Bei Patienten mit COVID-19-Erkrankung, gibt es immer wieder Verläufe, bei denen auch die Regulation des Blutzuckerspiegels gestört ist. So treten häufiger Symptome auf, wie sie typischerweise bei Diabetes mellitus vom Typ1 zu finden sind. Die Symptome reichen von Hyperglykämie bis hin zu einer Ketoazidose (Übersäuerung des Blutes). Studien berichten über Verschlechterungen bekannter Diabetes mellitus Erkrankungen, aber auch über Fälle von neu aufgetretenem Diabetes nach durchgemachter COVID-19 Erkrankung.

Eine deutsche Arbeitsgruppe untersuchte, wie es bei COVID-19-Patienten zu diesen Diabetes-typischen Symptomen kommen könnte.

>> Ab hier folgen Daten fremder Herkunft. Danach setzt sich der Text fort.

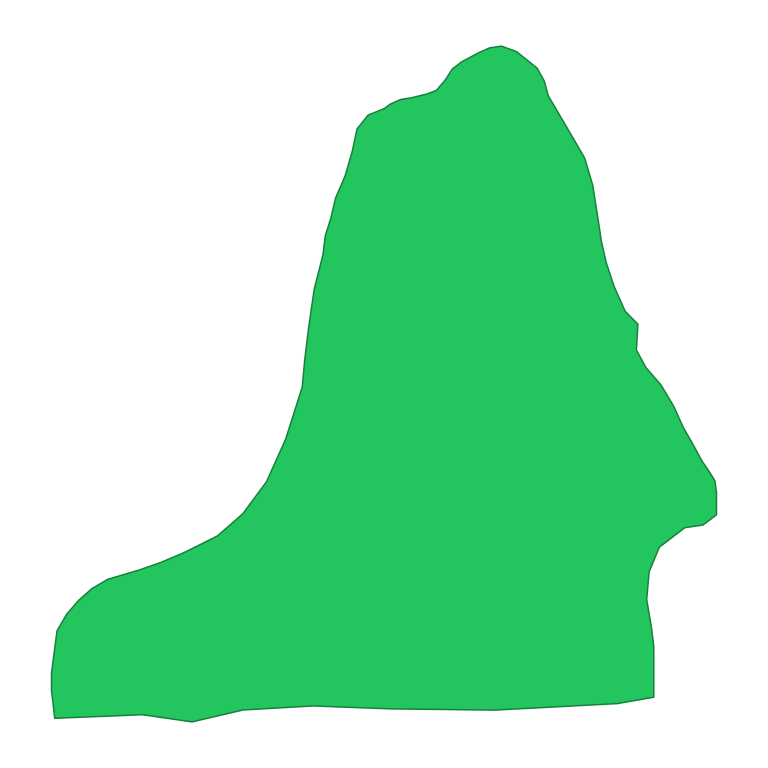 Manutalake, Tuvalu (Natural Earth projection)
{"feature_id": "33948139B42488668501008", "entity_name": "Manutalake", "entity_type": "district", "adm_level": 2, "iso_a3": "TUV", "parent_name": "Tuvalu", "parent_adm1": "", "projection": "natural_earth1", "projection_center": [177.148, -7.242], "detail": "fine", "context": "isolated", "style": "filled", "palette": "green", "viewbox_px": 768, "rotation_deg": 0, "n_neighbors": 0, "source": "geoboundaries", "source_scale": "gbopen_adm2", "svg_char_len": 1092}
<svg xmlns="http://www.w3.org/2000/svg" viewBox="0 0 768 768"><path d="M54.7,718.3L142.2,714.7L192.0,721.9L242.9,710.0L313.9,705.9L327.2,706.5L391.7,708.9L495.1,710.1L617.3,703.6L653.8,697.2L653.8,646.5L651.4,627.2L646.7,599.5L649.1,571.9L659.4,547.1L684.8,527.7L703.0,525.0L716.5,514.8L716.5,492.7L714.9,480.7L708.6,470.6L702.2,461.4L692.7,443.9L683.2,427.3L673.7,406.2L661.0,385.0L645.9,367.5L636.4,350.0L637.9,324.2L625.2,311.3L614.1,286.4L606.2,262.5L601.4,241.3L597.5,215.5L592.7,185.1L584.8,158.4L575.3,141.9L548.3,95.8L544.3,81.1L537.2,68.2L516.5,51.6L501.5,46.1L489.5,47.9L479.2,52.5L461.8,61.7L452.2,69.1L445.1,80.2L436.4,90.3L426.9,94.0L411.8,97.7L400.7,99.5L390.3,104.1L384.0,108.7L368.1,115.1L357.0,129.0L352.3,151.1L345.1,175.9L335.6,198.0L330.8,218.3L325.3,235.8L322.9,255.1L314.2,289.2L308.6,327.9L304.6,361.0L302.3,386.8L285.6,439.3L266.5,481.7L242.7,513.9L217.3,536.0L184.0,552.6L160.2,562.7L138.8,570.1L107.8,579.3L92.0,588.5L78.5,600.5L66.6,614.3L57.0,630.9L54.7,648.4L51.5,673.2L51.5,690.7L53.1,703.6L54.7,718.3Z" fill="#22c55e" stroke="#15803d" stroke-width="1.5"/></svg>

Dafür haben die Forschenden Gewebe aus der Bauchspeicheldrüse (Pankreas) mit SARS-CoV-2 in Kontakt gebracht und herausgefunden, dass sich die sogenannten Langerhans‘schen Inseln mit dem Coronavirus infizieren lassen.

Die Viren dringen in die Zellen ein und setzen neue infektiöse Viruspartikel frei. Daraufhin verändert sich infiziertes insulinproduzierendes Gewebe in Form und Funktion entscheidend. So reduziert sich etwa die Anzahl der Insulin-Granula, in denen Beta-Zellen das Insulin speichern. Das wiederum stört die Ausschüttung dieses lebenswichtigen Hormons.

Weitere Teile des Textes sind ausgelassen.